Suggestion 2: Check status with a different service
Yup, if you’re not sure if the connection you have is valid, it probably won’t be productive to connect back to the same server to ask it why another connection broke.
Create a web service or other socket server and run it as a Windows service. When you get a dead connection, poll that server as part of your error handling to see what’s up. If you can’t connect to that process either then chances are good that the server has gone down or that the network has suddenly started to block connections.
But assuming you can connect to that service, how does it know “what’s up?”
Let’s assume you’re pausing the DBMS for a snapshot (for products that support that feature). Right before you pause the DBMS, set the text in some status.txt file like “DBMS is Paused” or “DBMS is down for maintenance”, then clear that file after you restart the DBMS. You can set and clear that file by executing a simple BAT macro, or you can write something more sophisticated.
Some of you use BAT files to take down your services. Here is an example of such a file and how it would update the status file:
ECHO DBMS is paused > status.txt
net stop “UniVerse Telnet Service”
net stop “UniVerse Resource Service”
net stop “UniData Telnet Service 7.2”
net stop “UniData Database Service 7.2”
net stop “Uni RPC Service”
And to restart services, the startup is done in the opposite order:
net start “Uni RPC Service”
net start “UniVerse Telnet Service”
net start “UniVerse Resource Service”
net start “UniData Telnet Service 7.2”
net start “UniData Database Service 7.2”
erase status.txt
I’d think the above solution would only take about 30 minutes to code and test.
If you think about it, the server status components don’t even need to be set on the same server. Rather than loading text to a local file, the process that sets the message might actually call a web service on a remote server, and clients that have difficulties can poll that remote server. This way you can even reboot the OS and your clients will still be able to get some indication of why their DBMS transactions aren’t going through.

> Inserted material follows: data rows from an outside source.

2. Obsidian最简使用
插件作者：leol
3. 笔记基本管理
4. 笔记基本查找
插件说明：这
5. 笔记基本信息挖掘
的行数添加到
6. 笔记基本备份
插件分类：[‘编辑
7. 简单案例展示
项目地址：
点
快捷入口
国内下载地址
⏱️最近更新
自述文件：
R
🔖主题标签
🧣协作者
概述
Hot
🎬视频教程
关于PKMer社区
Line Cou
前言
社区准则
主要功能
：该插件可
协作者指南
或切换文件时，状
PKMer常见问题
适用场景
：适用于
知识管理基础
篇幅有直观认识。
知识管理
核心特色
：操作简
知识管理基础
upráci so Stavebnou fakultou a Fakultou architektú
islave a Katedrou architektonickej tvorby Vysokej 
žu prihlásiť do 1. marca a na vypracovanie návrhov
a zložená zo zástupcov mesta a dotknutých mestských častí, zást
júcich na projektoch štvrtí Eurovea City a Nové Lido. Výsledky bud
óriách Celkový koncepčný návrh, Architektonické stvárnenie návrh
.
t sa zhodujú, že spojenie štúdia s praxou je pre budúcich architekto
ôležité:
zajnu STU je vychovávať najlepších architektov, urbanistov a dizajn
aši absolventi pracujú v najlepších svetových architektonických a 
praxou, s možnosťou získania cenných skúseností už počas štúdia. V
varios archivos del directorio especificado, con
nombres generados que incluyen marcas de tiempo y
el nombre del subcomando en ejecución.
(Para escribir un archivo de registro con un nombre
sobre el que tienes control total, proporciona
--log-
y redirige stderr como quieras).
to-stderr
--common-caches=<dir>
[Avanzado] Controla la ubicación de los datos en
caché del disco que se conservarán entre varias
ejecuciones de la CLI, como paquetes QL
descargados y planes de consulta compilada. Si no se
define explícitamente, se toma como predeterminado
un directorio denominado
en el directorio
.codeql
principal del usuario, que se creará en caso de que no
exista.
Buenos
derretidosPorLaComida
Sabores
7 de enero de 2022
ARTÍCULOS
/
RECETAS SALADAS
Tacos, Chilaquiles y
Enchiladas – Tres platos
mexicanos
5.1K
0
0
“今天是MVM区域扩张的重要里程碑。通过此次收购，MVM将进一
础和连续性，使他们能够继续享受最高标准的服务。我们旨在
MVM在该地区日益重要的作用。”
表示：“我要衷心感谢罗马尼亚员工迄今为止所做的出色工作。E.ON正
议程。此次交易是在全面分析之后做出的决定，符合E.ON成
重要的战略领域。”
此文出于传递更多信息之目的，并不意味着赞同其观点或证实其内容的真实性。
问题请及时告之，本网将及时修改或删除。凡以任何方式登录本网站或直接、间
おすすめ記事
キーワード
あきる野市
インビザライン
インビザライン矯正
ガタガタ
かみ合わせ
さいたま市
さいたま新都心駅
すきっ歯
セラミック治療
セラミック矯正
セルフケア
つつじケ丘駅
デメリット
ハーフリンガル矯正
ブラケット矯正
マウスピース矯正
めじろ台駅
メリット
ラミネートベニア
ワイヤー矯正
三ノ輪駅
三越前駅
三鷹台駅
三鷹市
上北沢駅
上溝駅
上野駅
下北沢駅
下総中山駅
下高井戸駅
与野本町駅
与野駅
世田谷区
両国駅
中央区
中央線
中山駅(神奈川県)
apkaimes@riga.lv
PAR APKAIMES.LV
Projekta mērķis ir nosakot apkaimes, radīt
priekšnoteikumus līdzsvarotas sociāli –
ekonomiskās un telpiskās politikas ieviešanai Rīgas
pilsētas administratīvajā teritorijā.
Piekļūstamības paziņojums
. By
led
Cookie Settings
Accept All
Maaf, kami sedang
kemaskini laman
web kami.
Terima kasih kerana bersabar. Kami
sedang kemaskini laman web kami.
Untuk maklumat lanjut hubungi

Indeed, the above suggestions may not be the best way to detect that a DBMS has been paused, or other platform-specific conditions, but it should help. Someone might trump all of this and say there’s a flag that gets set when the DBMS is paused or shutdown. OK, when the DBMS is paused, run a proggie that reads that flag and notifies a status server. Remember that it doesn’t matter what information is available if the client can’t get at it – and we can’t always assume that the code accessing the DBMS is on the same server or even in the same subnet as the DBMS. So some setting on the DBMS server does nothing unless someone can get at that information … and that’s why I proposed the above solution.
Summary
As you see, the process of handling errors can take on a little life of its own. Hey, it’s important code and it shouldn’t be ignored or left for a day when you don’t have anything better to do … which is how a lot of error handling code is managed.
My personal approach is never to let unhandled exceptions bubble up to the client. Handle everything, either by refreshing the application state, or by messaging the admin and maybe the end-user. But end-user transactions should never be interrupted unless it’s really necessary, and end-users should never be left hanging with ugly messages or without any indication that for some reason they can’t continue. The only thing that tempers all of this is budget constraints on time and funding.
There are no absolutes. There are any number of ways to solve the problems discussed here and I’m not attempting to propose the “best” practices, only some ideas for people who aren’t used to this sort of coding. Some approaches to error handling are more elegant than others. Please feel free to suggest alternatives.